Creating a secure relationship
- You can start by being clear about everything you need in the relationship, and by being honest about everything that ticks you off and the things that trigger you. Instead of playing games and dancing around the issues, do it as soon as you feel the discomfort without waiting to be angry or resentful about the situation or against your partner.
- Be clear about where you’re coming from and what it makes you feel by naming the feelings and describing everything that goes on in your head when the trigger hits. If it helps, write it down so you’re able to identify these feelings before letting it all out before your partner.
- If you’re feeling any discomfort, don’t assume the problems and others’ situations, just simply ask.
- Once you start feeling secure in a relationship, you’ll see that it’ll also create a secure space for your partner in the relationship. They will also reciprocate by creating a safe space for you and communicating with you about why they behaved the way they did. When that happens, don’t attack or blame, reciprocate by acknowledging and validating.
- Keep it simple and live it through lightly without complicating your safe space because that’s what a healthy relationship is supposed to feel like.

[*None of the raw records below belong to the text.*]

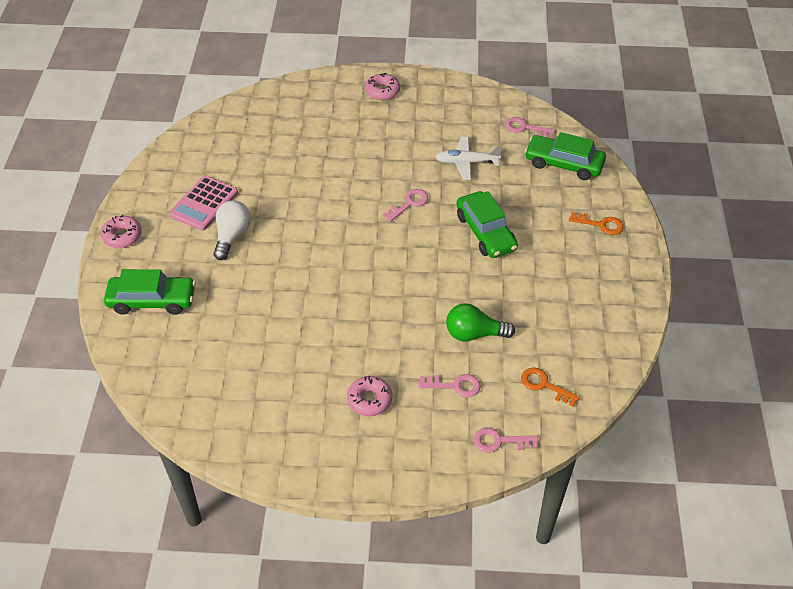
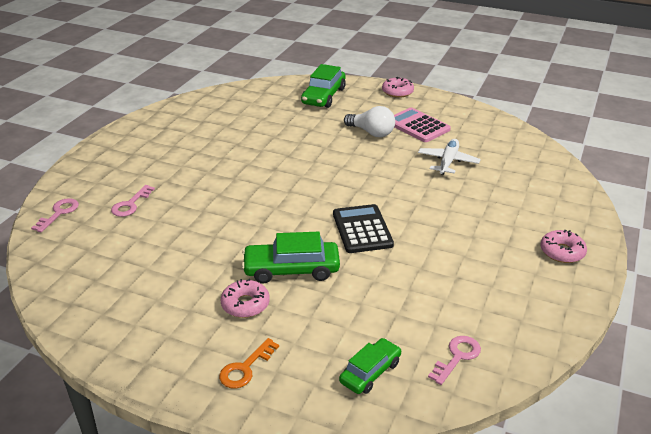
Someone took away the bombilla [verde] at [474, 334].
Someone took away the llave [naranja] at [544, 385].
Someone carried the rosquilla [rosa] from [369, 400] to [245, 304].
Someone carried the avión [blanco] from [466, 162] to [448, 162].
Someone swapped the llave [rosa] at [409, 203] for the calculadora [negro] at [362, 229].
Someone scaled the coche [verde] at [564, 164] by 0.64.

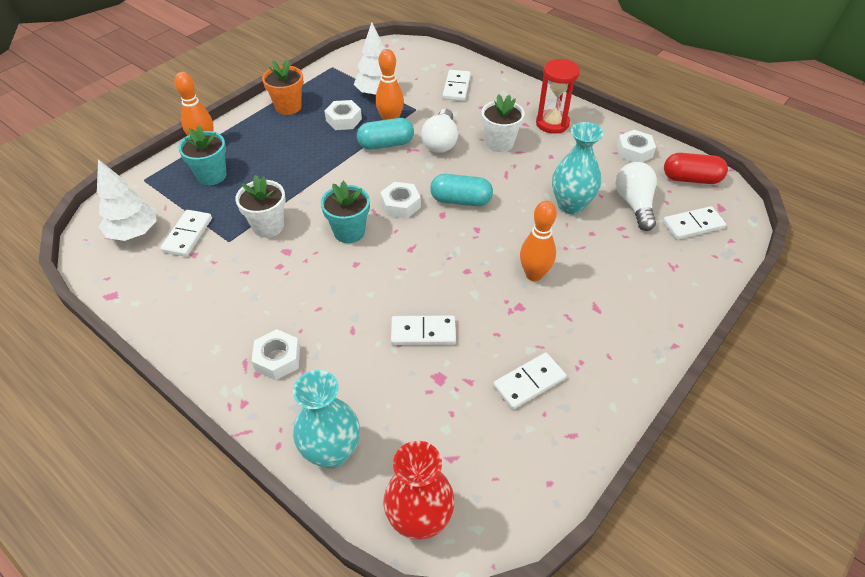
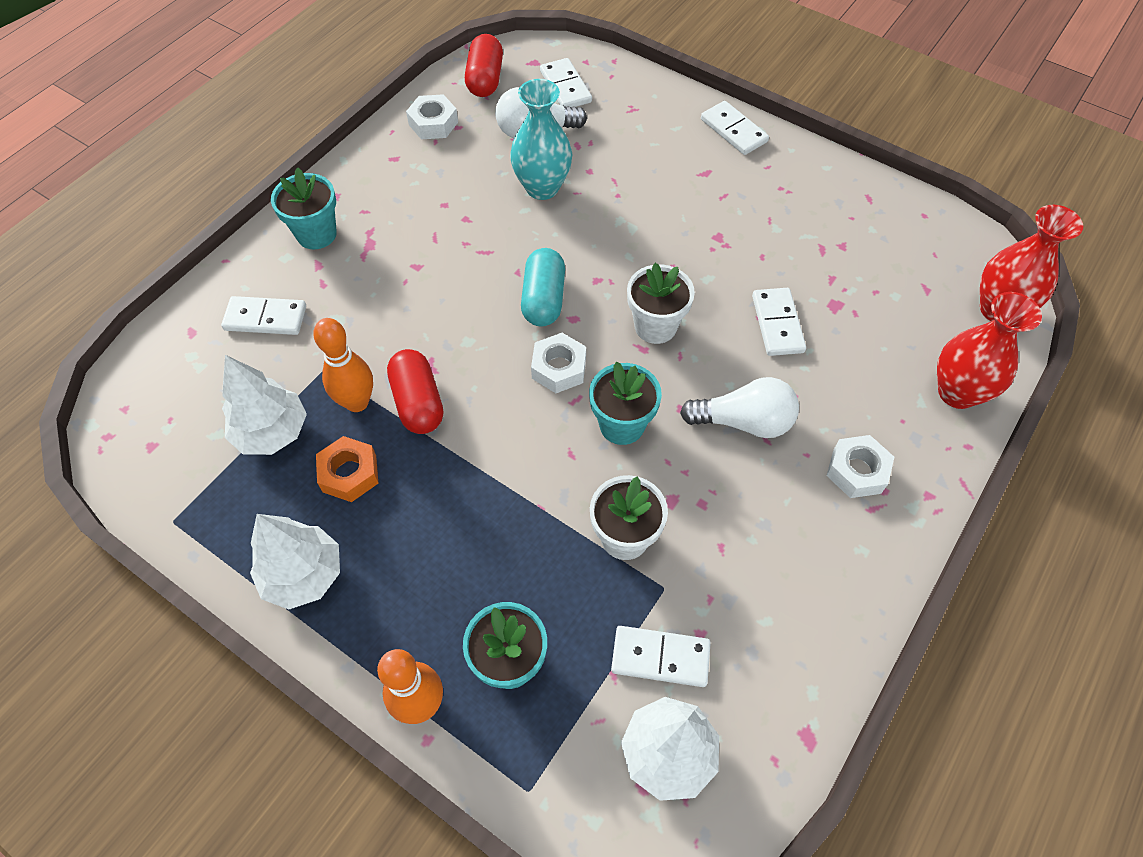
Someone took away the bolo [naranja] at [534, 275].
Someone took away the reloj de arena [rojo] at [552, 123].
Someone put down the maceta [turquesa] at [316, 234].
Someone carried the bombilla [blanco] from [441, 141] to [743, 421].
Someone carried the maceta [blanco] from [500, 143] to [655, 326].
Someone carried the ficha de dominó [blanco] from [529, 382] to [733, 131].
Someone swapped the maceta [naranja] at [288, 107] for the árbol [blanco] at [303, 575].
Someone repainted the florero [turquesa] at [332, 452], which became the florero [rojo] at [957, 392].
Someone repainted the tuerca [blanco] at [343, 120], which became the tuerca [naranja] at [349, 473].
Someone repainted the cápsula [turquesa] at [386, 144], which became the cápsula [rojo] at [418, 402].

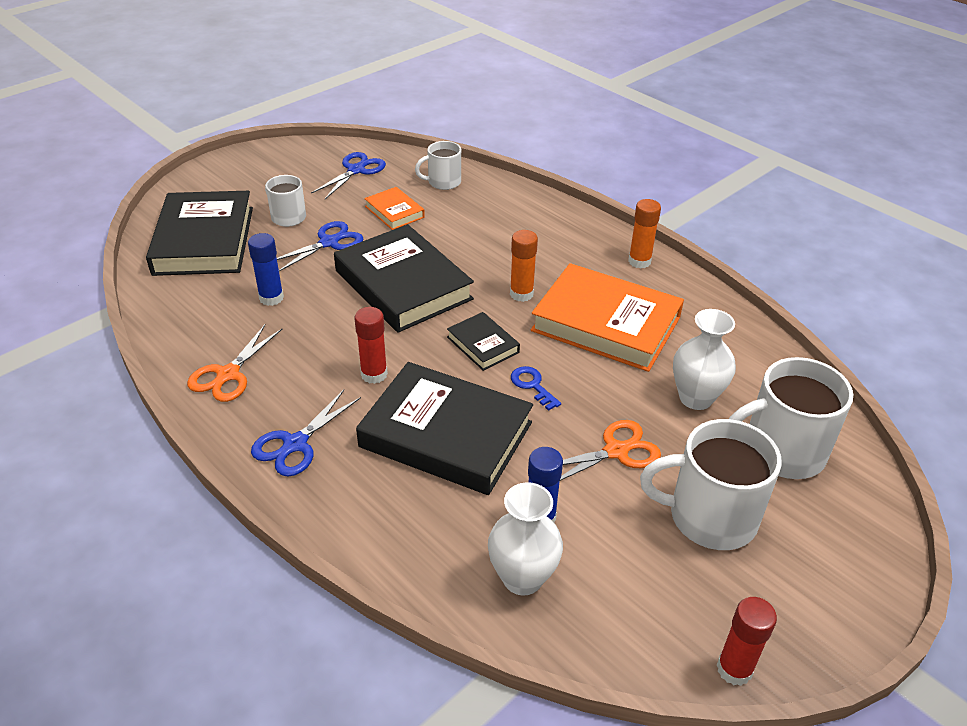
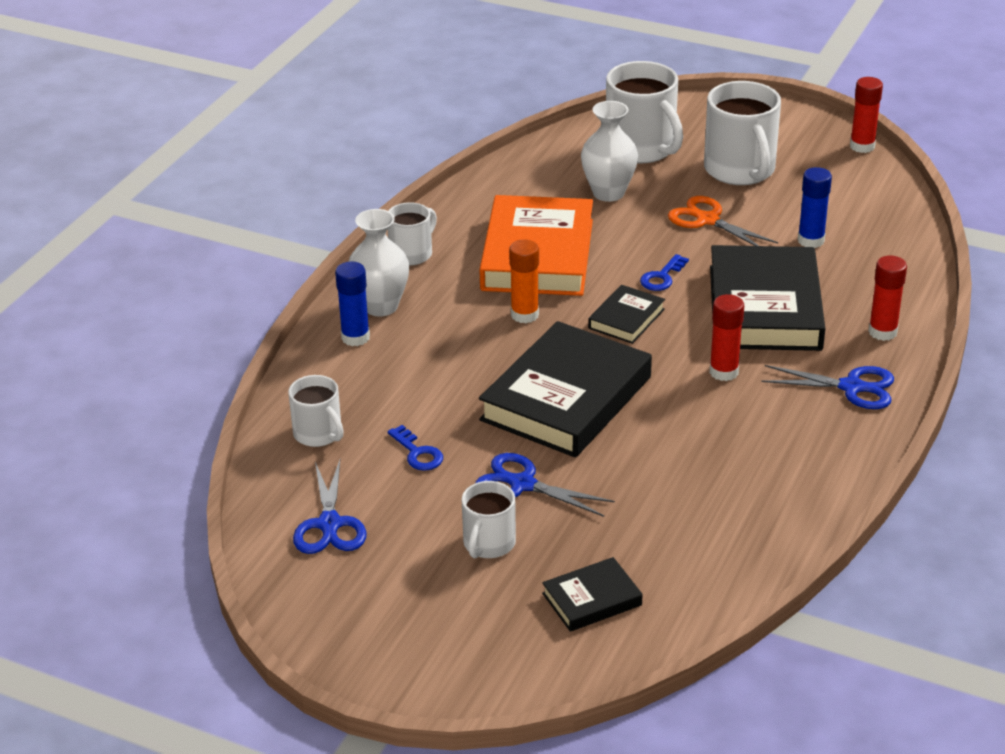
Someone took away the tijeras [naranja] at [228, 374].
Someone put down the barra de pegamento [rojo] at [882, 332].
Someone carried the barra de pegamento [azul] from [271, 298] to [355, 337].
Someone carried the florero [blanco] from [522, 578] to [380, 306].
Someone swapped the libro [naranja] at [394, 212] for the llave [azul] at [418, 453].
Someone swapped the barra de pegamento [naranja] at [639, 261] for the taza [blanco] at [412, 254].
Someone rotated the tijeras [azul] at [356, 170] by 105 degrees counterclockwise.
Someone scaled the libro [negro] at [204, 240] by 0.48.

If I may sum it up, wear your heart on your sleeve! Yes, you might get hurt but if you never give it a chance by completely opening up, you’ll never know how it feels to fully immerse yourself in your relationship. Give it a real chance!
References
Apart from the linked resources in the article, I’ve also just finished reading the book ‘Attached’, which I would highly recommend to you if you’re looking to understand attachment styles and how they interact with each other. Apart from that, the book also has some exercises to help you determine your attachment style and that of your partners along with a lot of good material on how you can make the most of your relationship.